Source : Entreprendre.Service-Public.gouv.fr – « Rémunération d’un salarié en chômage partiel (activité partielle) », vérifié le 05/01/2026.

Combien d’heures sont indemnisées ? (ce détail change tout)

On n’indemnise pas « un mois entier » indistinctement : on indemnise des heures chômées dans certaines limites.

  • En cas général, les heures indemnisées sont les heures chômées dans la limite de la durée légale (35h) ou, si elle est inférieure, la durée collective/contractuelle.
  • Si vous êtes à 39h via contrat ou accord collectif : les heures indemnisables peuvent aller jusqu’à la durée prévue (ex. 39h), selon la situation décrite par l’administration.
  • Les heures supplémentaires non prévues par contrat/accord collectif ne sont pas indemnisées au titre de l’activité partielle.

Exemples concrets : comment estimer votre perte (ou votre maintien)

Exemple 1 : salarié au SMIC proche du plancher

Si votre rémunération horaire est basse, le plancher peut jouer un rôle protecteur : une partie de vos heures chômées peut être indemnisée au minimum prévu (9,52 € / heure chômée). Résultat : l’écart par rapport à 60 % du brut « pur » peut être réduit.

Exemple 2 : cadre / salaire élevé : le plafond peut vous rattraper

À l’inverse, pour un salaire horaire élevé, l’indemnité peut buter sur le plafond (32,45 € / heure). C’est une des raisons pour lesquelles certains salariés constatent une baisse plus importante que prévue « sur le papier ».

Exemple 3 : vous avez un complément employeur

Votre convention collective, un accord d’entreprise ou une décision unilatérale peuvent prévoir une indemnisation complémentaire. Dans ce cas, votre « reste à charge » peut diminuer fortement. Mais ce complément n’est pas automatique : il dépend du texte applicable et de la politique de l’employeur.

Ce que vous devez voir sur votre bulletin de paie

L’employeur doit faire figurer sur le bulletin de paie (ou un document annexé) :

  • le nombre d’heures indemnisées,
  • les taux appliqués,
  • les sommes versées.

Les réactions : pourquoi le sujet explose en 2026

La requête « chômage technique salaire » repart en flèche dès que l’économie ralentit ou qu’un secteur annonce des réductions d’activité.
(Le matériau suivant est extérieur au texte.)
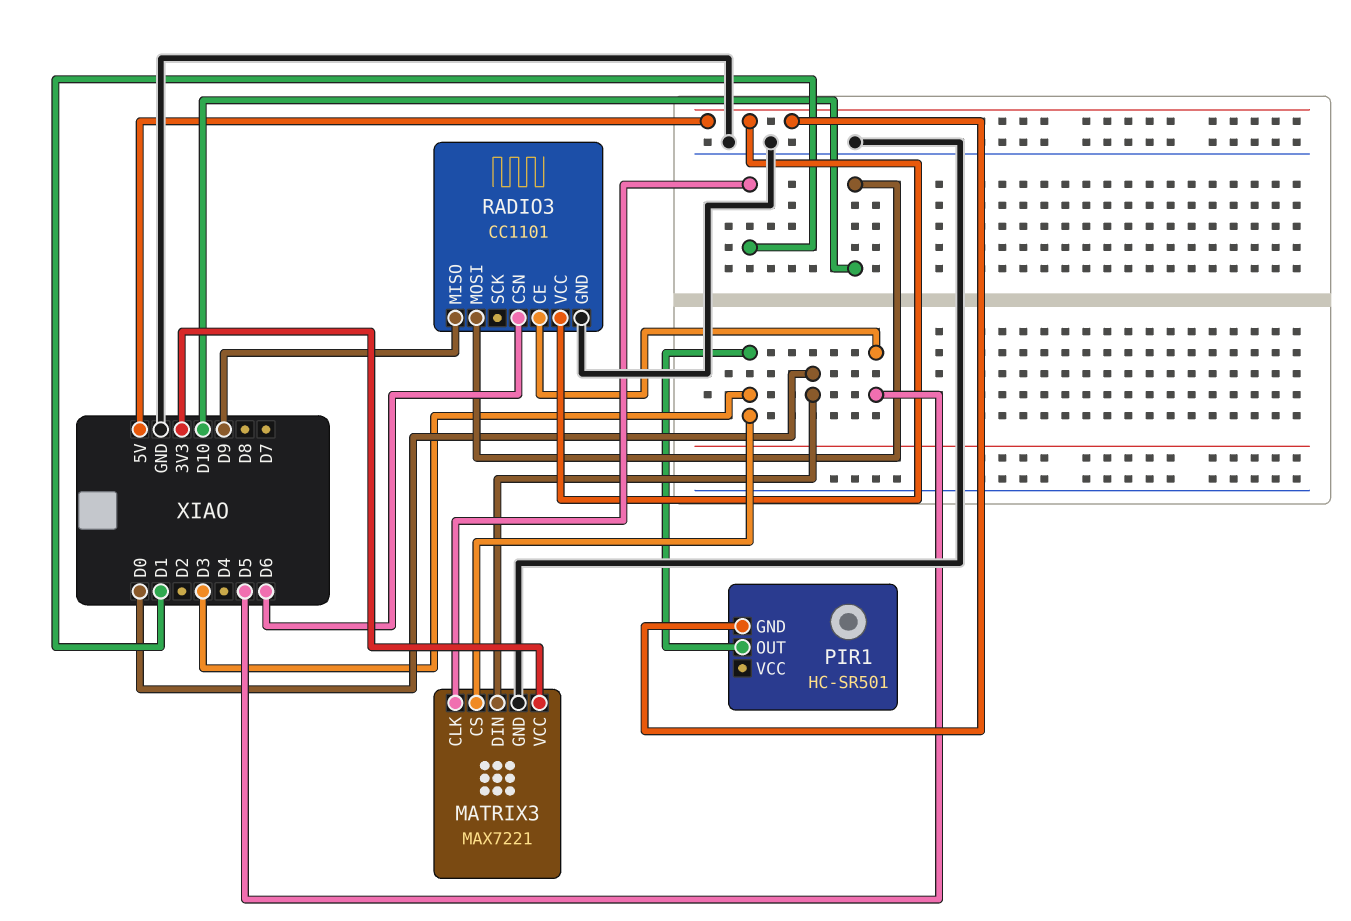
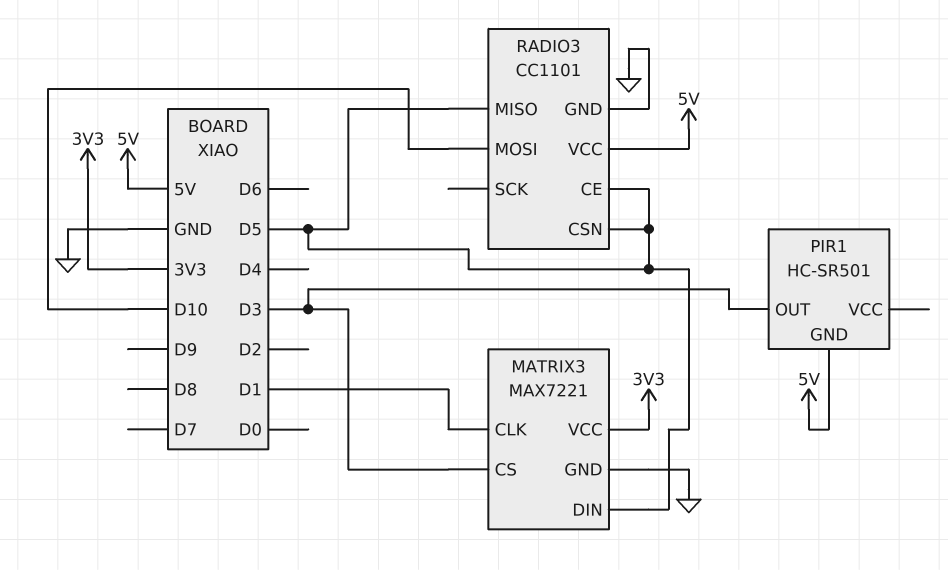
MATRIX3 pin DIN: D0 -> D5
RADIO3 pin CSN: D6 -> D5
RADIO3 pin MISO: D9 -> D5

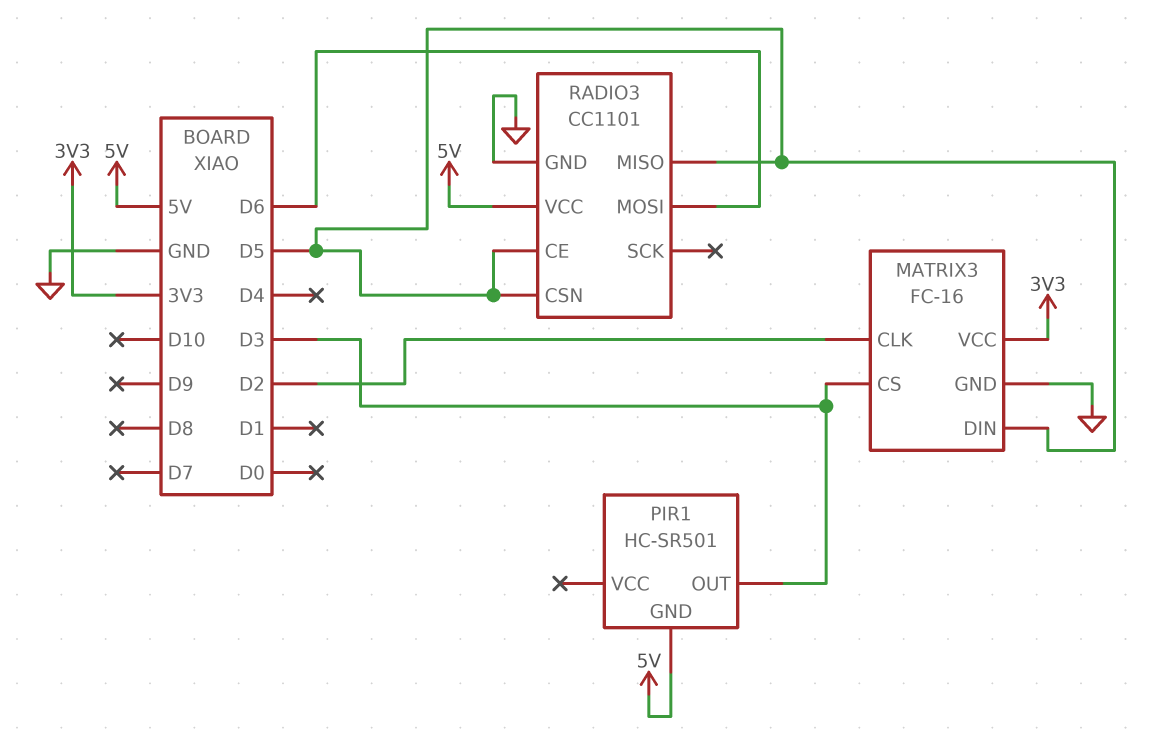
MATRIX3: MAX7221 -> FC-16
MATRIX3 pin CLK: D1 -> D2
RADIO3 pin MOSI: D10 -> D6

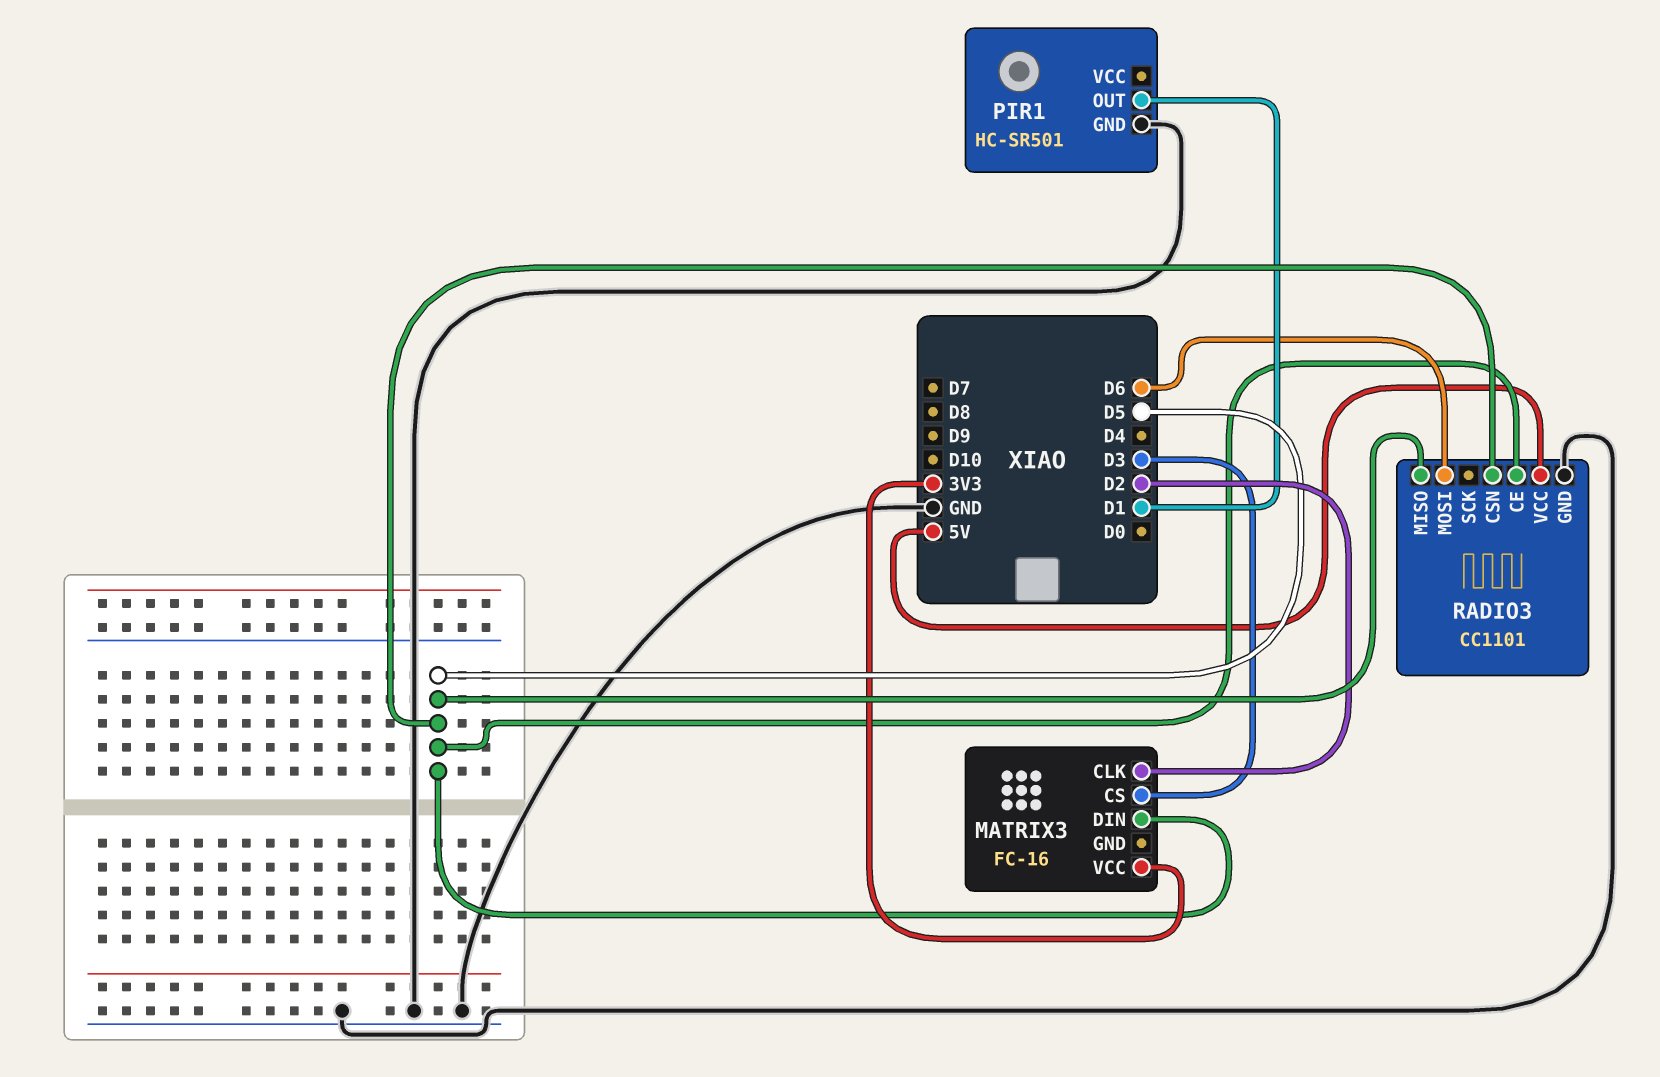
MATRIX3 pin GND: GND -> none
PIR1 pin GND: 5V -> GND
PIR1 pin OUT: D3 -> D1

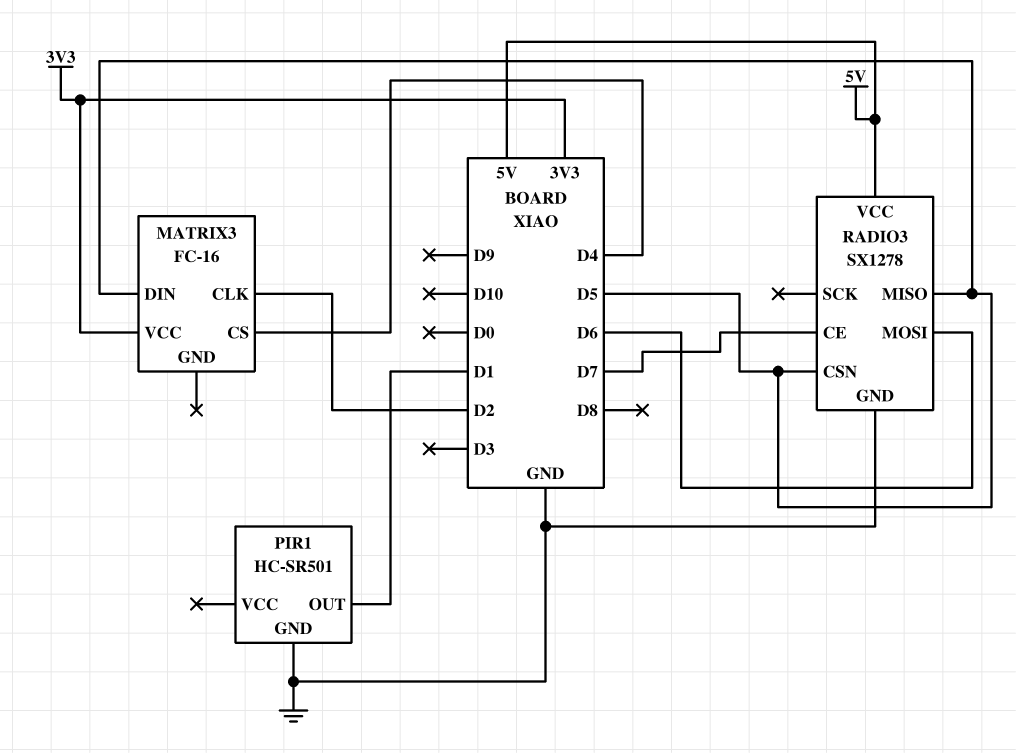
MATRIX3 pin CS: D3 -> D4
RADIO3: CC1101 -> SX1278
RADIO3 pin CE: D5 -> D7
En pratique, la surprise vient souvent de trois éléments : (1) le passage du salaire à une indemnité, (2) l’impact des plafonds/planchers, (3) la confusion entre brut et net. Les discussions se cristallisent aussi sur les compléments conventionnels : « dans ma boîte on complète / chez nous non ».

L’analyse : 3 erreurs courantes à éviter

  1. Comparer votre indemnité à votre net habituel sans recalculer à l’heure : l’activité partielle se raisonne en heures chômées, pas en « mois ».
  2. Oublier les plafonds/planchers : ils peuvent écraser ou relever l’indemnité.
  3. Ne pas vérifier l’existence d’un complément : convention collective, accord, ou décision unilatérale peuvent changer la donne.

Et maintenant ? (check-list rapide)

  • Demandez le nombre d’heures chômées retenues pour le mois.
  • Vérifiez le taux et l’application du plancher/plafond.
  • Consultez votre convention collective (ou le CSE/RH) : complément oui/non ?
  • Conservez vos bulletins : l’activité partielle doit être traçable.